Football Under Pressure
Chapter 1 mentioned the late 1920s and early 1930s bootleg footballs, focusing on slimmer balls that gained popularity among passing-oriented teams. Another form of bootleg balls dealt with their inflation levels, which might be called Inflategate today. Instead of balls structurally different from the norm, coaches who did not have strong punters or kickers sometimes inflated the game balls to very high levels to make them challenging to punt or kick for distance. Technically, the balls were not overinflated since football did not have an inflation standard. They were just inflated to higher levels than the norm, whatever that was. And just as Heisman had commented in 1912 that the ball could have been as big as a barrel before the rules specified the ball's size, the lack of an inflation standard meant balls could be as soft as a pillow, hard as a rock, or just right.
To deal with the inflation issue, the NCAA's rule makers of 1929 added football's first inflation requirements, requiring the ball to be:
... inflated with a pressure of not less than 13 pounds nor more than 15 pounds and shall have the shape of a prolate spheroid - the entire surface to be convex.
The new rule required game officials to check inflation pre-game, forcing the use of valved balls in games since the gauges that measured inflation levels worked only with valved balls.
Lacing Them Up
By the time valved balls came along, the forward pass had been legal for over 15 years, and the overhand spiral had become the primary means of throwing the ball. The presence of laces assisted in throwing the overhand spiral, so the football’s laces served a function beyond temporarily sealing the ball. Not so with basketballs, soccer balls, volleyballs, and rugby balls, so the manufacturers immediately began eliminating the laces from those balls. Like Rockne, Wisconsin's basketball coach, Walter Meanwell, teamed with Spalding in 1925 to "invent" a valved basketball without external lacing, called the hidden lace basketball. For a time, the manufacturers continued selling laced balls for sports other than football due to customer preferences and the lower costs of those balls. Still, external laces largely disappeared from the balls used in other sports by the late 1930s.
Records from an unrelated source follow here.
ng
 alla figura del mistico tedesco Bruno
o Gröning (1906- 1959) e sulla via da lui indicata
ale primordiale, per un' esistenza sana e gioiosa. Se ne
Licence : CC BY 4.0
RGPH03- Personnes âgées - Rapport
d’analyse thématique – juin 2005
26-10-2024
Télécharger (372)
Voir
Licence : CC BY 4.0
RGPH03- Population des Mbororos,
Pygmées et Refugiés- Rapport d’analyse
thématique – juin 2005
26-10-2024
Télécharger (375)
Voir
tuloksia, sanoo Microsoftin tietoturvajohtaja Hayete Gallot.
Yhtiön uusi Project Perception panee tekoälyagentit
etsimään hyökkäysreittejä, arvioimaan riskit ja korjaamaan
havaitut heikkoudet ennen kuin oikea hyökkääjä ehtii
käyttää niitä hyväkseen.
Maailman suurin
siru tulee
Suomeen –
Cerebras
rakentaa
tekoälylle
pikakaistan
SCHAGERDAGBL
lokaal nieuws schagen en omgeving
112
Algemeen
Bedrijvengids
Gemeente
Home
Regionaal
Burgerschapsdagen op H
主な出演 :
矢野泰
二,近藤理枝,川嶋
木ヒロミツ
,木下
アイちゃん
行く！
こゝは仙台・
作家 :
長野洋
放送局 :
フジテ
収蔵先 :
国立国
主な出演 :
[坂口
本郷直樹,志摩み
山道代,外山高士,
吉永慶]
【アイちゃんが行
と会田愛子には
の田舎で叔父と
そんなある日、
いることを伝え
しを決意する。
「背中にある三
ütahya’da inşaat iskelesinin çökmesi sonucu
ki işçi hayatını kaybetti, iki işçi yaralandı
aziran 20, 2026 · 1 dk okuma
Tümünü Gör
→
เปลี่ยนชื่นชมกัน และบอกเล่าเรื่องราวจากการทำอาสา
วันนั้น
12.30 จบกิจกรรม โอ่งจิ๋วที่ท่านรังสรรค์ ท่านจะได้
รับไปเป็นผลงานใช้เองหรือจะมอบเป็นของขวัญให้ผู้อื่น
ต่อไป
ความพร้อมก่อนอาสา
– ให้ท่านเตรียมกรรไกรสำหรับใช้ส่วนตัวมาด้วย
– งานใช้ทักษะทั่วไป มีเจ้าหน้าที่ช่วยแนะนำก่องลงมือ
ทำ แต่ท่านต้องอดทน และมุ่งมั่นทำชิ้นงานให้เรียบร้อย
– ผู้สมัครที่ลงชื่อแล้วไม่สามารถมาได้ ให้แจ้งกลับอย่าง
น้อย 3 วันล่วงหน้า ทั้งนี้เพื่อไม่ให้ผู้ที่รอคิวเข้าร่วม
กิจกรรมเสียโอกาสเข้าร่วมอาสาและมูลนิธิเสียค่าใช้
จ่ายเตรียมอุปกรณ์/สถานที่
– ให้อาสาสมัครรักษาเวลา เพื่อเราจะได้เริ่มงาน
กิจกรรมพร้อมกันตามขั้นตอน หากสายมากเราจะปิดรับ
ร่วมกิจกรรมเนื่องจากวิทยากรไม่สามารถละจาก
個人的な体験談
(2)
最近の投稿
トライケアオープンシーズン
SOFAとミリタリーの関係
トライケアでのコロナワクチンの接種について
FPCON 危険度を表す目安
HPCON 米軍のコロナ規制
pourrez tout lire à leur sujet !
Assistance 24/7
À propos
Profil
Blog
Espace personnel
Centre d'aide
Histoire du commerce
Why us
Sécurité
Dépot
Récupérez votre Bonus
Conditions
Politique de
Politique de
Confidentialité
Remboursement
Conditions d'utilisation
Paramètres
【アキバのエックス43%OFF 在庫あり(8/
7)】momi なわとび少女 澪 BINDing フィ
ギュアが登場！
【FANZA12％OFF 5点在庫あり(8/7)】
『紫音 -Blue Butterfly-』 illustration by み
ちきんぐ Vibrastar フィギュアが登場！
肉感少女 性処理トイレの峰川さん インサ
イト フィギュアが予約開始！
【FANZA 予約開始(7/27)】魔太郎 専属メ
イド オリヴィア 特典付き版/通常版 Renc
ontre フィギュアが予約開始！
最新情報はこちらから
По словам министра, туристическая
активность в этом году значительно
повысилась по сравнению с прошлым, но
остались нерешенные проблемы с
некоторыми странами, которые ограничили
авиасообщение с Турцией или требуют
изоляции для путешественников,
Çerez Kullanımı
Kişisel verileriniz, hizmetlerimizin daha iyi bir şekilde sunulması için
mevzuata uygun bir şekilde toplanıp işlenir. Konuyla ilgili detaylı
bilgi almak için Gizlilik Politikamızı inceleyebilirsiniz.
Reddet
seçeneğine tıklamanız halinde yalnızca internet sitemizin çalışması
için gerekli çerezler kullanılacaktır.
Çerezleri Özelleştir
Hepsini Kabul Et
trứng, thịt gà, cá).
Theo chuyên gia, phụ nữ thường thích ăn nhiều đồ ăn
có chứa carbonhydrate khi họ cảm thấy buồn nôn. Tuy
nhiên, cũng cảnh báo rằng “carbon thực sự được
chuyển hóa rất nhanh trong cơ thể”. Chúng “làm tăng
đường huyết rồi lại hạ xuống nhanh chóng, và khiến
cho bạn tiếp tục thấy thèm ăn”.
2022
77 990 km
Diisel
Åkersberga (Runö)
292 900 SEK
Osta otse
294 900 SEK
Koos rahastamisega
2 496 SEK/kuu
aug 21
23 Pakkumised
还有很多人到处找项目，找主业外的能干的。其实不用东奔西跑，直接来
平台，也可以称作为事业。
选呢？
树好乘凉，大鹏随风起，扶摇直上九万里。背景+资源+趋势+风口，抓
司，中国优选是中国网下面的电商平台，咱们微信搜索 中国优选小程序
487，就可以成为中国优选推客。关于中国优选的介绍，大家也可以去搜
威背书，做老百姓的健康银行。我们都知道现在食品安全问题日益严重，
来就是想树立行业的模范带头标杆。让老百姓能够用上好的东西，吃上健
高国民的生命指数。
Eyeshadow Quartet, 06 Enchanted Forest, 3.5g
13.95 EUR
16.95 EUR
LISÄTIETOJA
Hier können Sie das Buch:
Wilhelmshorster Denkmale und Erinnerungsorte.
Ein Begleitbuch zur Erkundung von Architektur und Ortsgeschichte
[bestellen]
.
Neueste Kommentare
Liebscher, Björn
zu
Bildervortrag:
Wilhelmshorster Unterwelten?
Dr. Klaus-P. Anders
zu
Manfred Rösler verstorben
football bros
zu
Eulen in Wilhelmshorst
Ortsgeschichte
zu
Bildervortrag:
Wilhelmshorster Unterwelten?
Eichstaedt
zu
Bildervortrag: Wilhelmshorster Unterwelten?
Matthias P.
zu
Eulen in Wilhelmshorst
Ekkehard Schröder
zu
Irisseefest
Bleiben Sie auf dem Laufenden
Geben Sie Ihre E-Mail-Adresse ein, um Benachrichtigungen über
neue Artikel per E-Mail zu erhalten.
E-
Football laces followed a different path. Thin, flexible rawhide had been the preferred lace since cobblers first encased pig bladders, but with the ball no longer needing to be unlaced and relaced to be reinflated, the functional requirements of the laces changed. Pre-valve footballs typically had six leather cross laces barely rising above the ball's surface, but valved balls allowed manufacturers to optimize the lacing for passers rather than equipment managers. The change in requirements led to changes in the number of stitches, their pattern, and the composition of the laces.